#### TEXT EXCERPT

30

In a programming language that is purely functional (like Haskell) or where you are only using it in a functional way (eg clojure); suppose you have a list/seq/enumerable (of unknown size) of integers and you want to produce a new list/seq/enumerable that contains the differences between successive items, how would you do it?

What I did previously in C# was to fold over the list and keep a state object as the aggregating value which recorded the 'previous' item so that you could do a diff on it from the current item. The the result list also had to go into the state object (which is a problem for a list of unknown size)

What is the general approach for doing this kind of thing functionally?

Thomas
  • 5,047
  • 19
  • 30
Pieter Breed
  • 5,579
  • 5
  • 44
  • 60
  • What kind of a list is it? Is it a linked list where you can iterate through the list until you reach NIL? If so, why not iterate from the second item and in each iteration save the value of the previous element and calculate the difference and push it to the new list? – Odinn Mar 01 '12 at 08:02
  • @Odinn Care to put that in code? – Pieter Breed Mar 01 '12 at 09:57
  • 1
    I'd be interested in seeing the C# approach for comparison, especially if you're using LINQ to do this. – eternalmatt Mar 01 '12 at 20:32
  • 1
    Note that Data.List in Haskell contains a function for this specific case (generating a new list while keeping track of a state), its mapAccum[LR], with it, your function would be written `diffs = drop 1 . snd . mapAccumL (\x y -> (y, y-x)) 0`. Though the idiomatic code with zipWith is more readable in this particular case in my humble opinion. – Jedai Mar 02 '12 at 11:28
  • @eternalmatt added it in a separate answer for you – Pieter Breed Mar 05 '12 at 07:54

7 Answers7

33

In Haskell you would probably just use some higher order function like zipWith. So you could do something like this:

diff [] = []
diff ls = zipWith (-) (tail ls) ls

Note how I handled the [] case separately--if you pass an empty list to tail you get a runtime error, and Haskellers really, really hate runtime errors. However, in my function, I'm guaranteed the ls is not empty, so using tail is safe. (For reference, tail just returns everything except the first item of the list. It's the same as cdr in Scheme.)

#### PROBLEM REQUIREMENTS
Continue the forum thread about computing differences between successive list items, starting right after the sentence that compares tail to cdr in Scheme.

#### THE DATA
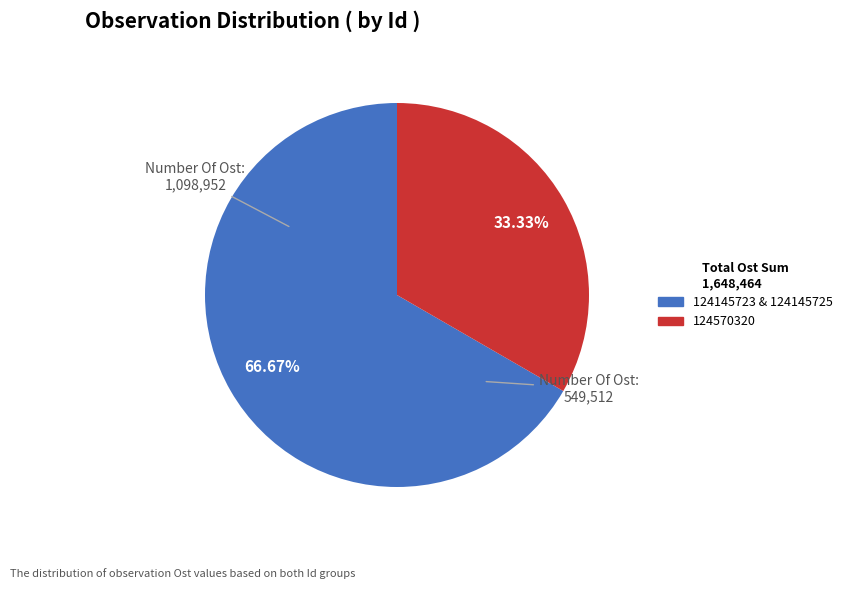

Is there any slice that represents more than half of the pie?

Yes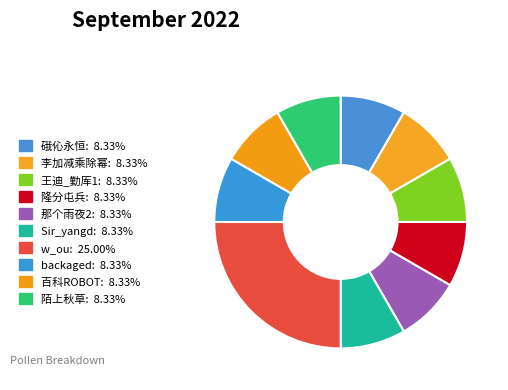

How many slices are in this pie chart?

10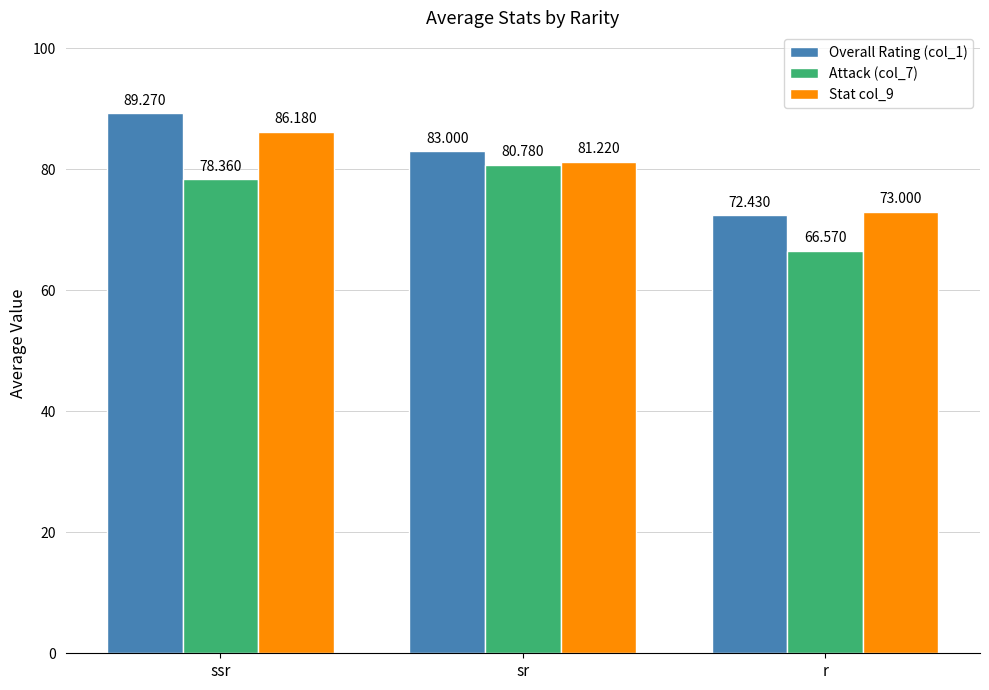

The value of Stat col_9 at r is 73.0. True or false?

True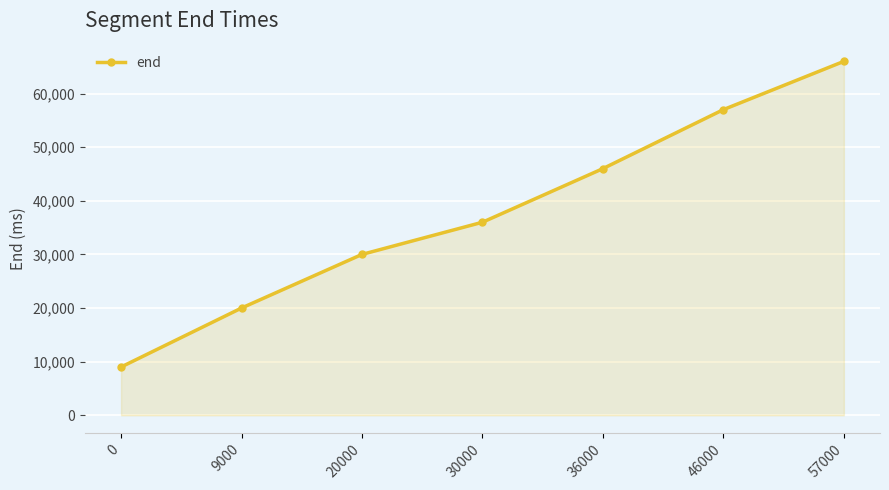

True or false: the data shows 35460 at 9000.

False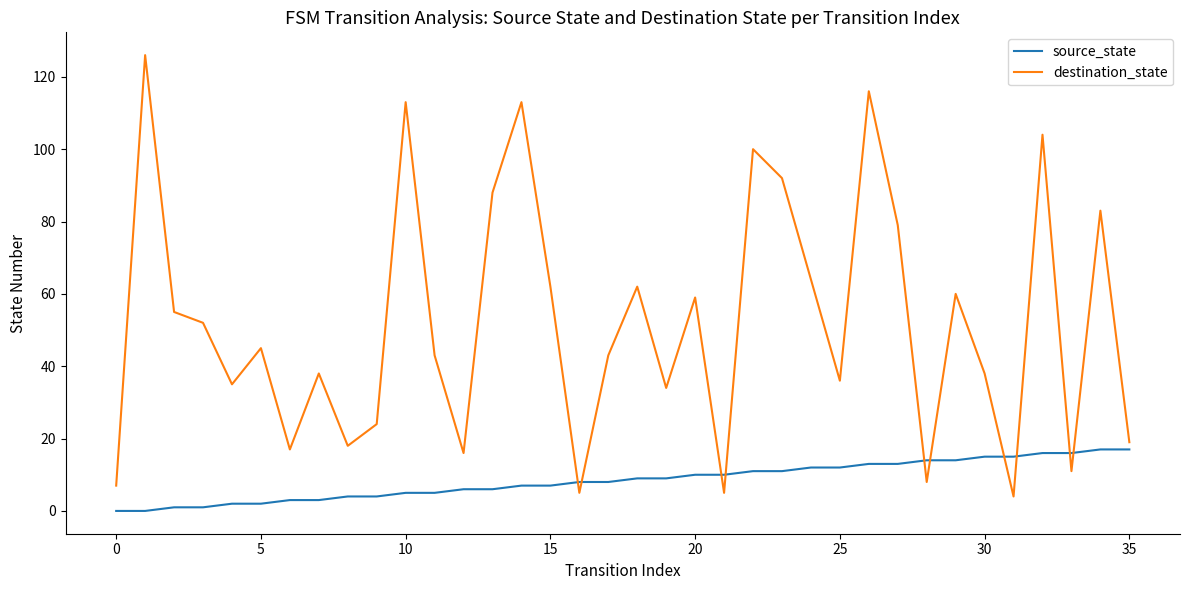

Is this an area chart (filled region under the line)?

No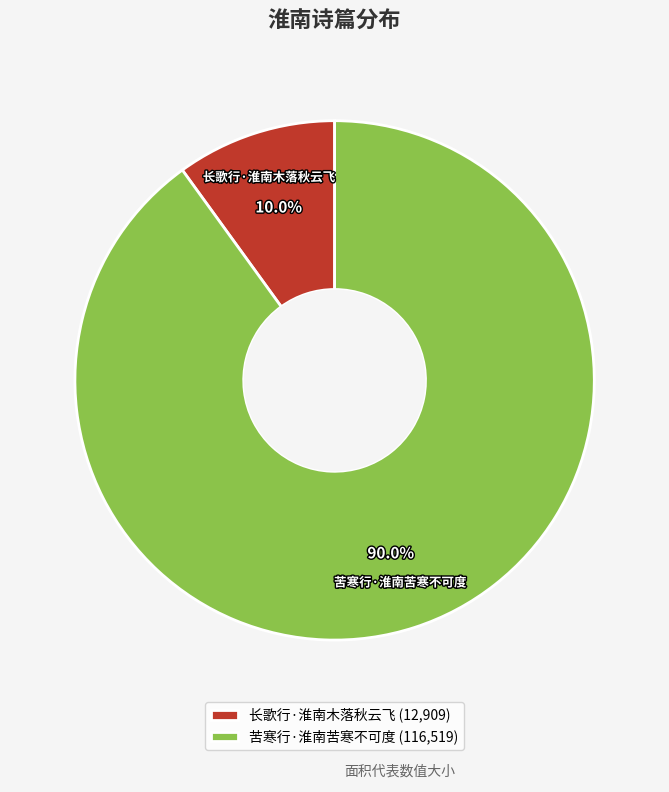

Is the sum of 苦寒行·淮南苦寒不可度 and 长歌行·淮南木落秋云飞 greater than half?

Yes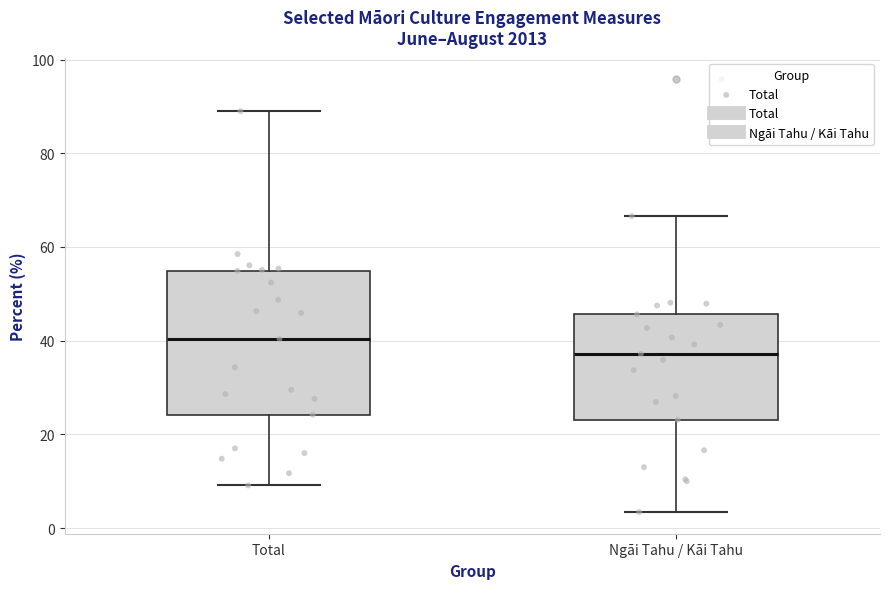

Where is the upper edge of the box for Ngāi Tahu / Kāi Tahu on the y-axis? The values are not printed on the chart, so give them approximately, as read against the axis.

46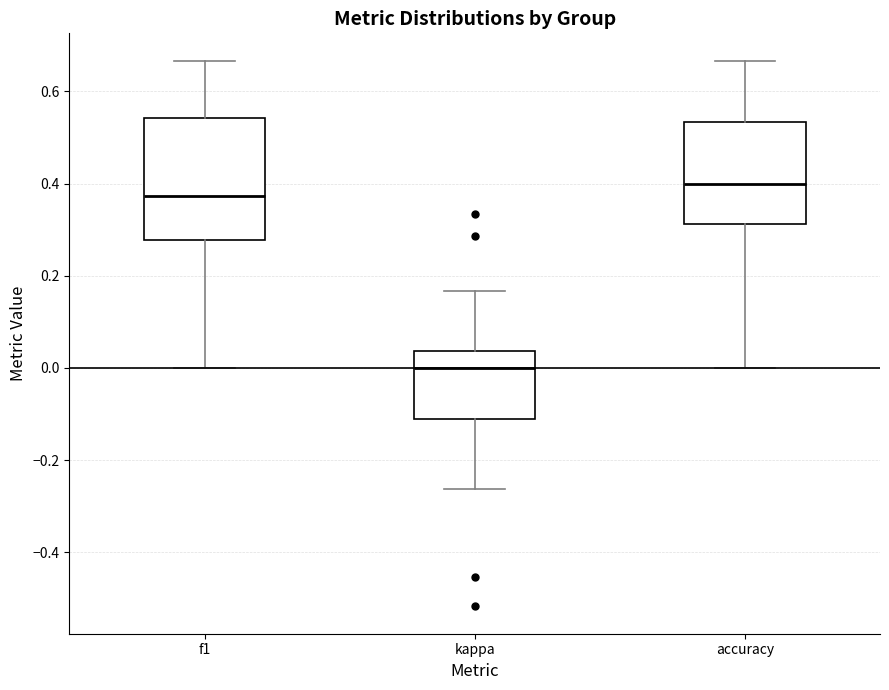

Comparing the boxes themselves (not the whiskers), which one is the tallest?

f1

#### ANSWER SECTION
This just takes the list and its tail and combine all of the items using the (-) function.

Given a list [1,2,3,4], this would go something like this:

zipWith (-) [2,3,4] [1,2,3,4]
[2-1, 3-2, 4-3]
[1,1,1]

This is a common pattern: you can compute surprisingly many things by cleverly using standard higher-order functions. You are also not afraid of passing in a list and its own tail to a function--there is no mutation to mess you up and the compiler is often very clever about optimizing code like this.

Coincidentally, if you like list comprehensions and don't mind enabling the ParallelListComp extension, you could write zipWith (-) (tail ls) ls like this:

[b - a | a <- ls | b <- tail ls]
Tikhon Jelvis
  • 67,485
  • 18
  • 177
  • 214
  • 11
    Or `diff xs = zipWith (-) (drop 1 xs) xs`. – augustss Mar 01 '12 at 08:31
  • 2
    Or `diff ls = zipWith (flip (-)) ls (tail ls)` – Landei Mar 01 '12 at 09:32
  • 4
    is7s's version crashes when given an empty list, and since it's pointfree you can't handle the `[]` case separately, as Tikhon does. augustss and Landei's versions both correctly handle the `[]` case without needing to handle it separately. I'd argue that augustss's version is the clearest of the five presented above. – dave4420 Mar 01 '12 at 09:52
  • @dave4420: Yeah, I like his version better than mine too. – Tikhon Jelvis Mar 01 '12 at 10:04
  • 1
    @dave4420 Yes, `drop 1` should be used for safety. – is7s Mar 01 '12 at 10:14
  • Or by pattern matching, no drop/tail required: `diff ls@(_:tls) = zipWith (-) tls ls` – Nathan Howell Mar 01 '12 at 21:00
  • @NathanHowell: That has the same problem as using `tail` because it doesn't handle `[]` properly. Also, I thought using `tail` or `drop 1` looks better, but that's obviously a matter of opinion. – Tikhon Jelvis Mar 01 '12 at 21:03
  • @TikhonJelvis yes, the empty list case would have to be handled per the original response. – Nathan Howell Mar 01 '12 at 21:05
  • I don't think this is better than augustss', but for completeness: `diff ls@(~(_:tls)) = zipWith subtract ls tls` – this is basically as evil as using tail, except that you'll get *slightly* better error messages if you screw up. – Ben Millwood Mar 16 '12 at 13:29
  • `diff == join (zipWith(-).drop 1) == drop 1 >>= zipWith (-) == ap (flip $ zipWith (-)) (drop 1) == ap (zipWith $ flip (-)) (drop 1)`. – Will Ness Jul 14 '12 at 10:23
26

In clojure, you can use the map function:

(defn diff [coll]
  (map - coll (rest coll)))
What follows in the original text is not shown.